In what she describes as “Top Chef: Home Cooks”:

“…contestants would not work in the Kenmore Kitchen — or whatever Bravo’s latest brazen product-placement deal prescribes — but rotate among stations where the oven might be miscalibrated, or one of the burners (but you wouldn’t know which one) was perennially slow, or there was precious little counter space. Instead of the stocked Top Chef pantry, they would peruse refrigerators and cabinets with the same crusty condiment bottles and stale spice racks that were in their homes on the day they were picked (again, rotating for fairness). And none of those sexy square plates or triptychs; family-style service would be on the platters passed down over generations, some perhaps chipped.

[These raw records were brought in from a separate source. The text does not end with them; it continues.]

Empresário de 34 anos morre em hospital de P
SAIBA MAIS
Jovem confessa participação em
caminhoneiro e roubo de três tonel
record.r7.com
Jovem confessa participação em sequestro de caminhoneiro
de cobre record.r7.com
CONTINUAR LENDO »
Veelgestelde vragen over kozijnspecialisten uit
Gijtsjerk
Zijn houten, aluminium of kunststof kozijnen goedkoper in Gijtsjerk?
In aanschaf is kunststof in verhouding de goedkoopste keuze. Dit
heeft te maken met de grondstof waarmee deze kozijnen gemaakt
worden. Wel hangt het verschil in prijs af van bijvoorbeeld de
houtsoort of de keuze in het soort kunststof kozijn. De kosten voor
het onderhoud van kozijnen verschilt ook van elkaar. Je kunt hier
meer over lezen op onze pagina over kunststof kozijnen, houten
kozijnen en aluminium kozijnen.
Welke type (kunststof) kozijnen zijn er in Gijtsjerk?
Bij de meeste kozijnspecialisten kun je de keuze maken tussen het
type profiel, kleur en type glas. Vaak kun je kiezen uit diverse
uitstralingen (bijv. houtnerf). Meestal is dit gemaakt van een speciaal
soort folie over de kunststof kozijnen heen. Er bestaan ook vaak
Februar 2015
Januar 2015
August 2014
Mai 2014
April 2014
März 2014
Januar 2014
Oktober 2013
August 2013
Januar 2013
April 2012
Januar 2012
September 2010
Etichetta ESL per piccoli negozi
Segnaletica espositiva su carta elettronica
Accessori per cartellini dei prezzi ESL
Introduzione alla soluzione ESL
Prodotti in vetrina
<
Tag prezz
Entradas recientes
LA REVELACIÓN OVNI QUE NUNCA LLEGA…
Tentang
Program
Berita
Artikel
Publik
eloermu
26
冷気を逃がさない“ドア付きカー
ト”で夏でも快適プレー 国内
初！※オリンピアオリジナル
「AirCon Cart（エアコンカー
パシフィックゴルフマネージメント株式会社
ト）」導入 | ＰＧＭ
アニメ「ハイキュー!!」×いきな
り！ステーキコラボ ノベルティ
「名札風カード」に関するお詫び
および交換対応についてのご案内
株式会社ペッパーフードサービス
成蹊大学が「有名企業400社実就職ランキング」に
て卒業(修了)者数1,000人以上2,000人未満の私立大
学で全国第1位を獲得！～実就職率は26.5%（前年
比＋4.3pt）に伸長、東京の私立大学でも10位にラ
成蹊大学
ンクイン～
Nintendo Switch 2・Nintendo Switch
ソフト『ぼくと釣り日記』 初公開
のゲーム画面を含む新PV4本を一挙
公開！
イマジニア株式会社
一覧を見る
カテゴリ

Contenders would not be expected to butcher a side of lamb (as the pros did in season 4, episode 12), but to pick protein from the plastic-wrapped pre-cuts in Pathmark, which might just be harder. Forget the basic-skills races of dicing onions and cleaving chickens (season 3, episode 10); home cooks would compete over who could get the most into the dishwasher and, by eye, select the perfect-sized container for each lump of leftovers.”

While this show, which someone at Bravo claims is under development, might not earn the highest ratings, I am guessing audience members that have ever really cooked for a family would immediately recognize part of themselves in each episode.

Sound like reality to you? 

 

Further Reading:

2 responses to “Top Chef v. Desperate Housewife

  1. Yeah, reality, but it goes on every day in my kitchen. I don’t find it particularly entertaining!

  2. Hmmm…I like the idea in theory, but I would go for illustrating how normal home cooks can get far better protein than plastic-wrapped precuts (buy meat farm-direct) and crusty jars of condiments (ditch most of ’em and make what you need, when you need it, with basics like oil, vinegar, eggs, mustard, tomato paste, and seasonings). That’s reality to me!